ПУНКТ ЗАДАНИЯ 1
Перепишите дословно из отрывка об Освальде всё, начиная со слов «Его следует стереть» и до слов «мерзкому вкусу заказчика.» включительно.
ПУНКТ ЗАДАНИЯ 2
Допишите продолжение отрывка об Освальде, начиная сразу после его последнего предложения.

ИЗВЛЕЧЕННЫЙ ТЕКСТ
=====

Освальд принадлежит к одному из первых выводков. Родовые признаки уже ясны, но законченности вида еще нет. В прислужнике Гонерильи нет ни придворного щегольства, ни эвфуистической манерности речи — он выкормлен и натаскан в глуши феодального поместья, а не в танцевальных залах столицы. Кент говорит, что Освальда смастерила не природа, но какой-нибудь портной.

Если величие короля было связано с мантией, то смысл существования подобных людишек — в ливрее.

Шекспир доходит в ненависти к этой породе до крайнего бешенства; нет сомнения — это он сам говорит о них словами Кента. Он придумывает для них особую казнь:

Его следует стереть в порошок и выкрасить им стенки нужника. (II, 2)

Освальд — подлейшая тварь в мире подделки. Это клеточка лести, угодничества, наглости. Он там, где неправда, где хотят добить упавшего, где нужны те, кто может найти величие в гнусности. По нему, приближенному человеку Гонерильи, можно понять ее царство, созданное не честным трудом, подобным умению каменотеса или плотника, но ухищрениями портного и парикмахера, выбивающихся из сил, чтобы угодить мерзкому вкусу заказчика.

=====

ДАННЫЕ

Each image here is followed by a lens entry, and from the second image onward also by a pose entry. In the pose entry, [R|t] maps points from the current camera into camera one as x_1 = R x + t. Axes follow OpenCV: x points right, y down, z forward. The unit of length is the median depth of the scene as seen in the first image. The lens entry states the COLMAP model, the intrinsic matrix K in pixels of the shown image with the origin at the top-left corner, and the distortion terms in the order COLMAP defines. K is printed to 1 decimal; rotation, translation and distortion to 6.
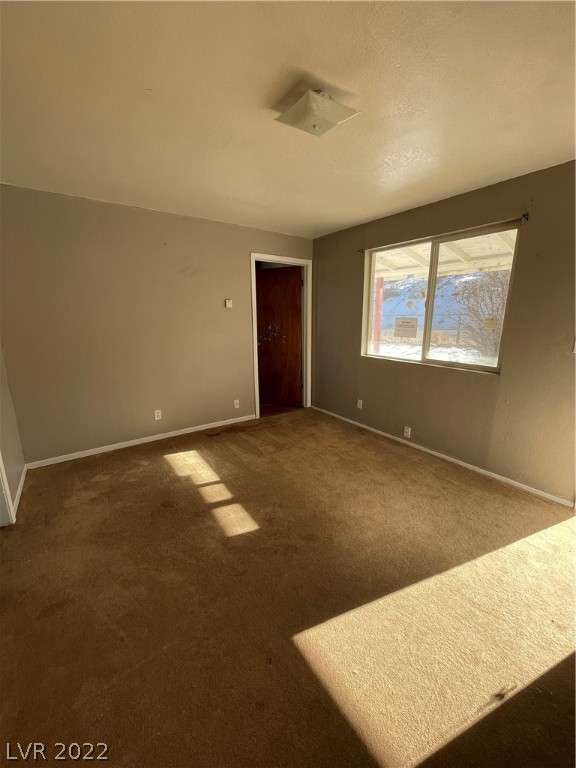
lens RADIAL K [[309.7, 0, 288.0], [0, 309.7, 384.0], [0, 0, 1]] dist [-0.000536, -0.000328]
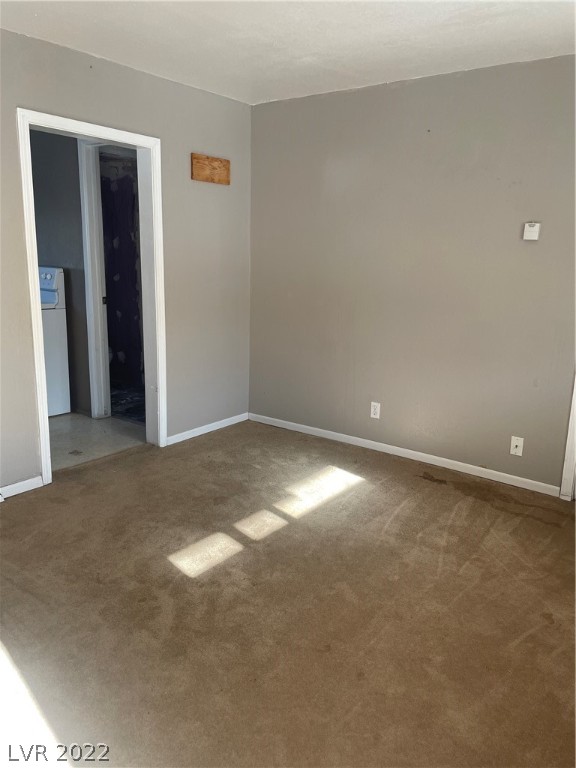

=====

РЕЗУЛЬТАТ 1
Его следует стереть в порошок и выкрасить им стенки нужника. (II, 2)

Освальд — подлейшая тварь в мире подделки. Это клеточка лести, угодничества, наглости. Он там, где неправда, где хотят добить упавшего, где нужны те, кто может найти величие в гнусности. По нему, приближенному человеку Гонерильи, можно понять ее царство, созданное не честным трудом, подобным умению каменотеса или плотника, но ухищрениями портного и парикмахера, выбивающихся из сил, чтобы угодить мерзкому вкусу заказчика.

РЕЗУЛЬТАТ 2
Его убивают не оружием, но палкой.

Если Гонерилья устраняет мешающих ей людей щепоткой яда, то Регана действует более обычным способом. Она ни в чем не уступает мужчине. Ее оружие — меч; не легкая рапира, но боевой меч, тот, что носит охрана замка. Она вырывает этот меч из рук слуги и закалывает взбунтовавшегося виллана. Она умеет не только убивать, но и пытать. Она сама добивается признания у Глостера, рвет его седые волосы, распоряжается пыткой.

Ночами вдвоем с герцогом Корнуэльским — черные всадники, они скачут по дорогам, ведущим в замки, вербуя сторонников, запутывая вассалов, натравливая одних на других, — расчетливые, злобные князьки, раздирающие государство на части своими нескончаемыми интригами.

В этой паре — вся изуверская жестокость железного века, угрюмый разбой карликовых властителей. Они только и знают — забить в колодки, выколоть глаза, перебить кости. Средневековые палачи — они вышли в мир из подвала для пыток; за ними видна дыба и орудия мучений, выдуманных с изощренным умением. Ничего человеческого нельзя обнаружить в их тяжелом взгляде.

Не только жестокость определяет характер второй дочери Лира, существует другая черта — не менее важная: Регана скупа и мелочна. Когда ее отец готов умереть от горя, она рассуждает об отсутствии припасов в кладовых ее замка, о трудностях прокорма свиты, о том, что дом мал и слуги могут перессориться.

Что это? Желание еще больше унизить отца? Нет, — это круг интересов герцогини с ключами у пояса и кинжалом, спрятанным в складках платья.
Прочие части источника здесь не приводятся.